Jesus does not spare them the ugly details. The Gentiles will not just kill him; they will subject him to the deepest forms of humiliation. Mocking: the King of the Jews will be treated as a clown. Spitting: an act of ultimate contempt. Flogging: the brutal Roman scourging that tore flesh from bone. And finally, they will kill Him. This is the full measure of human hatred and rebellion against God, poured out upon His Son. Jesus is spelling out the cost of our redemption. It is not a clean, sterile, religious transaction. It is bloody, shameful, and agonizing. He is going into the heart of human sin and taking its full force upon Himself.
But the sentence does not end with a period. It ends with a comma and a promise that changes everything. "and three days later He will rise again." This is not an afterthought; it is the whole point. The betrayal, the condemnation, the mocking, the spitting, the flogging, the killing, all of it is the necessary prelude to the resurrection. Death will have its moment, but life will have the last word. The cross is the means, but the resurrection is the vindication and the victory. This is the declaration that God is going to take the very worst that humanity can do and turn it into the very best that He can give. The disciples hear the first part of the verse and are filled with fear. Jesus speaks the last part of the verse as the foundation of all future hope.
Application
This passage forces us to confront the nature of true discipleship. The disciples were following Jesus, but they were fearful and amazed because they wanted a kingdom of glory without a cross. We are often the same. We want the benefits of salvation without the cost of discipleship. We want the crown without the thorns. Jesus makes it clear that the path to life is through death. His death, first and foremost, but also our death to self, sin, and worldly ambition.
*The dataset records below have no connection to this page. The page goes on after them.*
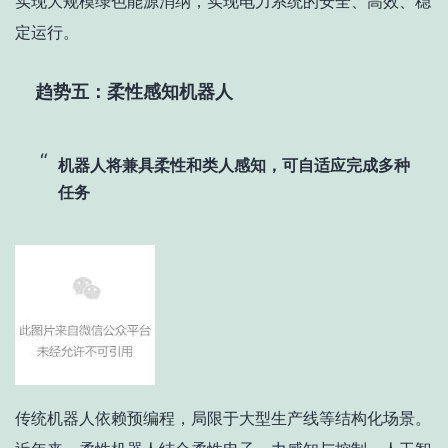
实现大规模绿色能源消纳，实现电力系统的安全、高效、稳
定运行。
趋势五：柔性感知机器人
机器人将兼具柔性和类人感知，可自适应完成多种
任务
传统机器人依赖预编程，局限于大型生产线等结构化场景。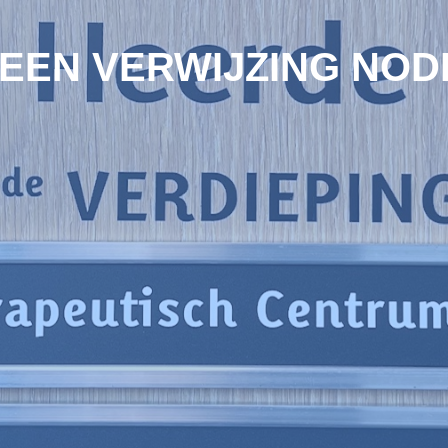
EEN VERWIJZING NOD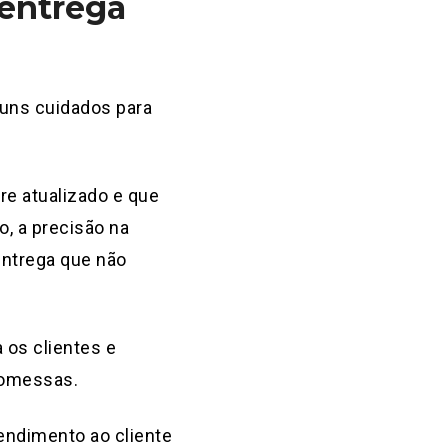
 entrega
guns cuidados para
re atualizado e que
, a precisão na
entrega que não
 os clientes e
promessas.
endimento ao cliente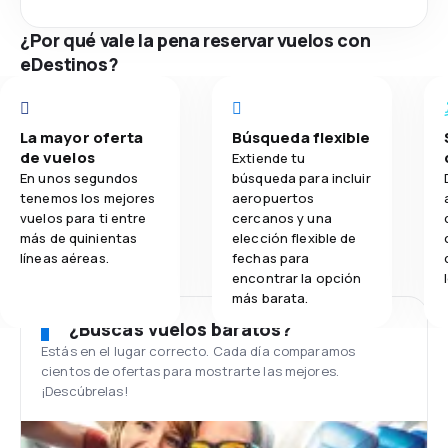
¿Por qué vale la pena reservar vuelos con
eDestinos?
La mayor oferta
Búsqueda flexible
de vuelos
Extiende tu
En unos segundos
búsqueda para incluir
tenemos los mejores
aeropuertos
vuelos para ti entre
cercanos y una
más de quinientas
elección flexible de
líneas aéreas.
fechas para
encontrar la opción
más barata.
¿Buscas vuelos baratos?
Estás en el lugar correcto. Cada día comparamos
cientos de ofertas para mostrarte las mejores.
¡Descúbrelas!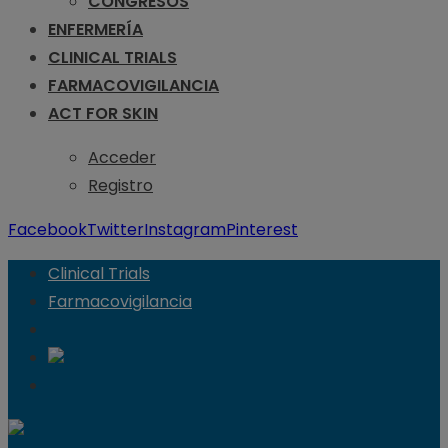
CONGRESOS
ENFERMERÍA
CLINICAL TRIALS
FARMACOVIGILANCIA
ACT FOR SKIN
Acceder
Registro
Facebook
Twitter
Instagram
Pinterest
Clinical Trials
Farmacovigilancia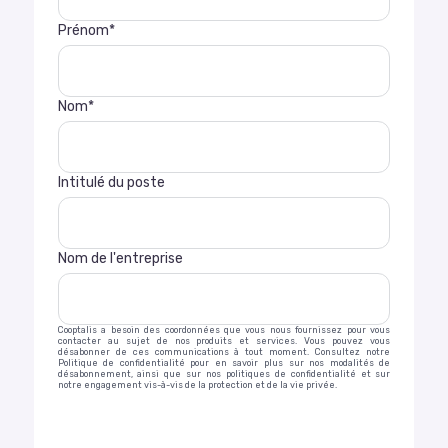
Prénom
*
Nom
*
Intitulé du poste
Nom de l'entreprise
Cooptalis a besoin des coordonnées que vous nous fournissez pour vous
contacter au sujet de nos produits et services. Vous pouvez vous
désabonner de ces communications à tout moment. Consultez notre
Politique de confidentialité pour en savoir plus sur nos modalités de
désabonnement, ainsi que sur nos politiques de confidentialité et sur
notre engagement vis-à-vis de la protection et de la vie privée.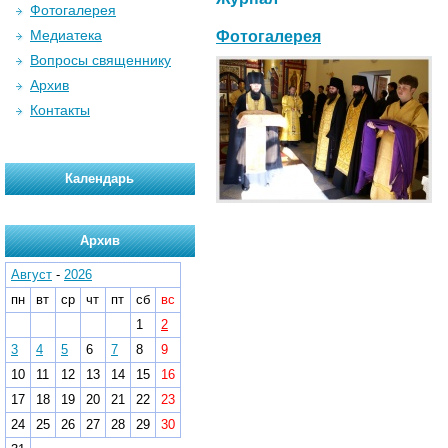
Фотогалерея
Медиатека
Фотогалерея
Вопросы священнику
Архив
Контакты
Календарь
Архив
Август
-
2026
пн
вт
ср
чт
пт
сб
вс
1
2
3
4
5
6
7
8
9
10
11
12
13
14
15
16
17
18
19
20
21
22
23
24
25
26
27
28
29
30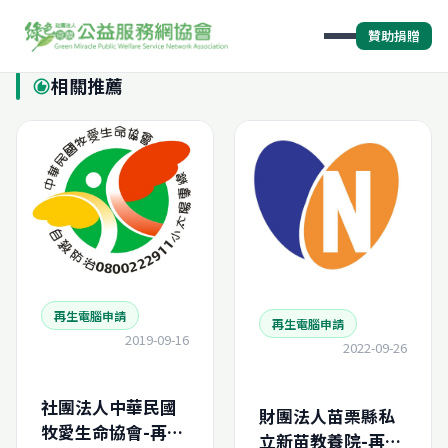
贊助捐贈
相關推薦
recommend
再生電腦申請
再生電腦申請
2019-09-16
2022-09-26
社團法人中華民國
財團法人苗栗縣私
牧愛生命協會-再生
立新苗教養院-再生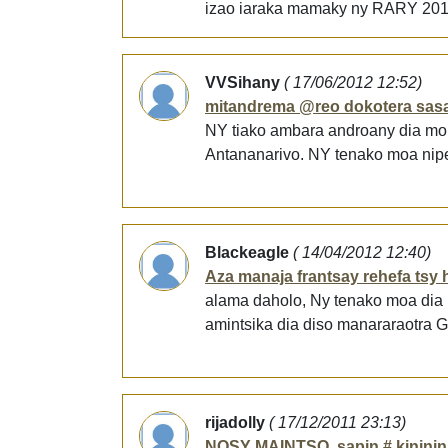
izao iaraka mamaky ny RARY 2013 
VVSihany
( 17/06/2012 12:52)
mitandrema @reo dokotera sas
NY tiako ambara androany dia momb
Antananarivo. NY tenako moa nipetr
Blackeagle
( 14/04/2012 12:40)
Aza manaja frantsay rehefa tsy 
alama daholo, Ny tenako moa dia ma
amintsika dia diso manararaotra G
rijadolly
( 17/12/2011 23:13)
NOSY MAINTSO, sapin # kininin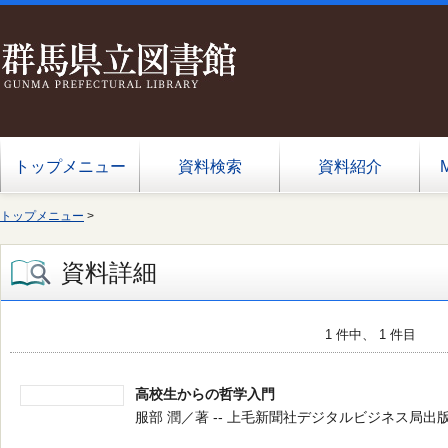
トップメニュー
資料検索
資料紹介
トップメニュー
>
資料詳細
1 件中、 1 件目
高校生からの哲学入門
服部 潤／著 -- 上毛新聞社デジタルビジネス局出版部 -- 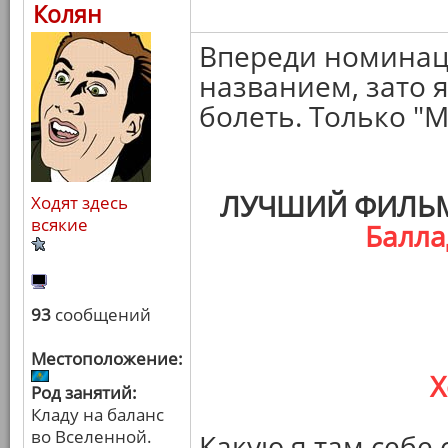
Колян
Впереди номинац
названием, зато я
болеть. Только "М
ЛУЧШИЙ ФИЛЬМ
Ходят здесь
всякие
Балла
93
сообщений
Местоположение:
Х
Род занятий:
Кладу на баланс
во Вселенной.
Какую я там себе 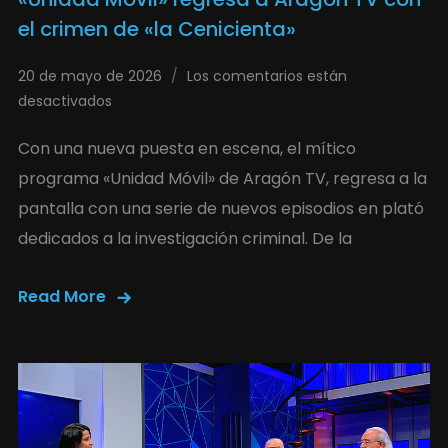
el crimen de «la Cenicienta»
20 de mayo de 2026
Los comentarios están
desactivados
Con una nueva puesta en escena, el mítico
programa «Unidad Móvil» de Aragón TV, regresa a la
pantalla con una serie de nuevos episodios en plató
dedicados a la investigación criminal. De la
Read More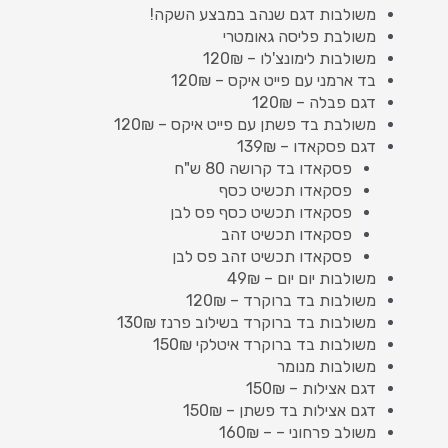
משולבות דגם שנהב במבצע השקה!
משולבת פליסה גאומטרי
משולבות לימונצ'לו – 120₪
בד ארמני עם פייט איקס – 120₪
דגם פבלה – 120₪
משולבת בד פשתן עם פייט איקס – 120₪
דגם פסקאדו – 139₪
פסקאדו בד קרושה 80 ש"ח
פסקאדו תכשיט כסף
פסקאדו תכשיט כסף פס לבן
פסקאדו תכשיט זהב
פסקאדו תכשיט זהב פס לבן
משולבות יום יום – 49₪
משולבות בד ברוקרד – 120₪
משולבות בד ברוקרד בשילוב פרנז 130₪
משולבות בד ברוקרד איטלקי 150₪
משולבות מנומר
דגם אצילות – 150₪
דגם אצילות בד פשתן – 150₪
משולב פרחוני – – 160₪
Jesus walked ahead of His disciples, determined to go to the cross for them. He walks ahead of us as well, and He calls us to follow. This means we must embrace the fact that the Christian life is a journey "up to Jerusalem." It is a journey into hostile territory, where the world, the flesh, and the devil will mock, spit, and seek to kill our faith. But we follow a leader who has been there before us and has conquered. He did not just predict His resurrection; He accomplished it. Because He did, we can face the "little deaths" of our own Christian walk with courage, knowing that they are but a prelude to our own resurrection in Him.
Finally, we must take to heart the clarity of Jesus' words and the disciples' deafness. How often does God speak plainly in His word about the need for holiness, the reality of judgment, or the cost of following Him, and we, like the disciples, immediately change the subject to our own plans for promotion? We must ask the Spirit to unplug our ears, to take away our fear of the cross, and to fix our eyes on the certainty of the resurrection. For it is only when we grasp the whole story, the brutal death and the glorious rising, that we can truly understand the gospel and faithfully follow the King.